- O Estado de S.Paulo
Política externa baseada em laços pessoais causa mais problemas do que resolve
No momento em que esta coluna vai para publicação está ainda indefinido o resultado das eleições gerais em Israel. Não se sabe se Binyamin “Bibi” Netanyahu irá para o quinto mandato como chefe de governo em Jerusalém (um impressionante recorde) ou, ao contrário, se ele acabará até mesmo na cadeia, acusado de corrupção. Ou se dividirá de alguma forma o poder com amigos transformados em adversários, ou inimigos transformados em amigos.

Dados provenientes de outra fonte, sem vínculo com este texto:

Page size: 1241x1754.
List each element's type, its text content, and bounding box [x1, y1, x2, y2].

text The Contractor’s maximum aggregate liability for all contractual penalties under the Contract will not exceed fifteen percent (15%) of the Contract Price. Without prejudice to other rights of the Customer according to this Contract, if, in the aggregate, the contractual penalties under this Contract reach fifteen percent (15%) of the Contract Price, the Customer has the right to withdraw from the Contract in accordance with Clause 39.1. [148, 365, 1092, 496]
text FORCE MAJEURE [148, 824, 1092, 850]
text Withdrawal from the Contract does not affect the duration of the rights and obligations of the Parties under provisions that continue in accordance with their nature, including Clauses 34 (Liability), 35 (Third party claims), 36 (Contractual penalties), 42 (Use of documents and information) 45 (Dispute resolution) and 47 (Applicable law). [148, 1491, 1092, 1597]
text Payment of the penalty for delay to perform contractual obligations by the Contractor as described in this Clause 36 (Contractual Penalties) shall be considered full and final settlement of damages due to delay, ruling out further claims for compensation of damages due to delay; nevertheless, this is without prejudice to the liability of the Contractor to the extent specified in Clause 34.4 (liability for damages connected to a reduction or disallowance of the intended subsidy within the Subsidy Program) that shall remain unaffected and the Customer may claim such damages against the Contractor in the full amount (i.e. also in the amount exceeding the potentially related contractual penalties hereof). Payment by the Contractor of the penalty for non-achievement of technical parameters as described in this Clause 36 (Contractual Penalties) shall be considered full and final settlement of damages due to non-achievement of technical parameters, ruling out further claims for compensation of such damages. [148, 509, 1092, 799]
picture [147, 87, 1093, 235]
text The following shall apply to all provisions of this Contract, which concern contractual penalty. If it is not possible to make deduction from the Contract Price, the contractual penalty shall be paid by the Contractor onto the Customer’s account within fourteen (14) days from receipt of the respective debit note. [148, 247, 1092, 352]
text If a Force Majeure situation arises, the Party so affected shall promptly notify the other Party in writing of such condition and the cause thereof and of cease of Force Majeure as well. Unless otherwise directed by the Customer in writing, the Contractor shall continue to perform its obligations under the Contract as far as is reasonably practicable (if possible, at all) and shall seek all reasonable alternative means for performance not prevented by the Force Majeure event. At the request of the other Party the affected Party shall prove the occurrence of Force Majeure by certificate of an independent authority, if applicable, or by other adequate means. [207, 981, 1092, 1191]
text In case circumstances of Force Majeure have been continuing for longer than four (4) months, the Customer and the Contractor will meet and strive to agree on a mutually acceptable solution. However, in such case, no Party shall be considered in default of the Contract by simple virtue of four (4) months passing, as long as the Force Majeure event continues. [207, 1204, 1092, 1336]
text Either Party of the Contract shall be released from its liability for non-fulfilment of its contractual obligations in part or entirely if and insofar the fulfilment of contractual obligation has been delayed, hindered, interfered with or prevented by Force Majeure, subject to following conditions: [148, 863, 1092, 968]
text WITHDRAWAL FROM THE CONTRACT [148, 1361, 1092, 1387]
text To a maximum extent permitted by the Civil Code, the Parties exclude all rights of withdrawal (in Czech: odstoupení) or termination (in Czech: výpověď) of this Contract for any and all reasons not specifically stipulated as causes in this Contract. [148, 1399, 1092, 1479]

Para o governo Jair Bolsonaro, a eleição israelense oferece uma eloquente lição, que até agora ele e seus assessores têm se recusado a admitir. Não é o fato de que apostas políticas podem dar assustadoramente (para quem aposta) errado – Netanyahu apostou que convocar uma nova eleição depois da apertada vitória nas últimas, em abril, o consolidaria no poder, o que não parece estar acontecendo.
Apostas que causam mais problemas do que resolvem são aquelas feitas em política externa nas pessoas, na relação pessoal entre governantes, uma evidente marca da maneira como o atual governo enxerga boa parte dos laços com o mundo lá fora. Os atuais entre Brasil e Israel foram descritos como resultado da “amizade pessoal” entre Bibi e Jair. Também o que seria a “reorientação” do Brasil em relação ao complexo quadro do Oriente Médio surge nessa descrição como consequência desse entendimento pessoal.
Ao que tudo indica, do ponto de vista político, o Bibi depois das eleições não será o mesmo Bibi de antes. Efeito semelhante foi registrado há menos de dois meses na Itália. Condutor (no sentido mesmo de “condottieri”) de uma vigorosa campanha política da direita italiana, Matteo Salvini fez uma arriscada manobra política e perdeu. Foi apeado do poder, o país foi para uma improvável coligação de grupos antiestabelecimento com a esquerda e Bolsonaro ficou sem um de seus mais eloquentes amigos dentro da Europa – uma aposta pessoal com a qual se pensava numa rearticulação de movimentos semelhantes que incluiria o Brasil.
Nesse sentido, ao que tudo indica o pior vai acontecer no país cujas relações são historicamente as de maior importância para o Brasil: a Argentina. Bolsonaro apostou que seu empenho pessoal em dar respaldo político ao atual presidente, Maurício Macri, consolidaria não só o entendimento com um vizinho tão relevante, mas, muito além disso, ajudaria a coordenar uma “onda” política em torno de um eixo liberal-conservador (para utilizar uma nomenclatura do debate político brasileiro) numa região notória pelo apego a populistas, sobretudo de esquerda.
Está dando muito ruim para quem apostou. Pessoalmente odiados por Bolsonaro (a recíproca é verdadeira), peronistas responsáveis em ampla medida pelo mais recente fracasso econômico de um país extraordinariamente rico em recursos naturais voltarão ao poder em cerca de um mês. Por ter pessoalmente se empenhado, não há como negar que Bolsonaro terá sido pessoalmente derrotado.
Ainda assim é possível prever que as relações entre vizinhos tão dependentes entre si, como é o caso de Brasil e Argentina, não vão se deteriorar a ponto de uma hipotética ruptura ou paralisia. A abrangência dos assuntos e os interesses envolvidos vão muito além de amizades ou inimizades pessoais entre mandatários políticos. O mesmo vale em grande medida para Brasil e Estados Unidos, país no qual Bolsonaro aposta fervorosamente na reeleição do amigo Donald Trump em 2020.
Significa, então, que o “lado pessoal” nas relações entre países não tem importância? É óbvio que ajuda – ou atrapalha. Depende de entender que países não têm amigos, têm interesses. Saber quais são e promovê-los sem submetê-los às tais relações pessoais é o que, de fato, permite ganhar sempre, não importa qual a aposta.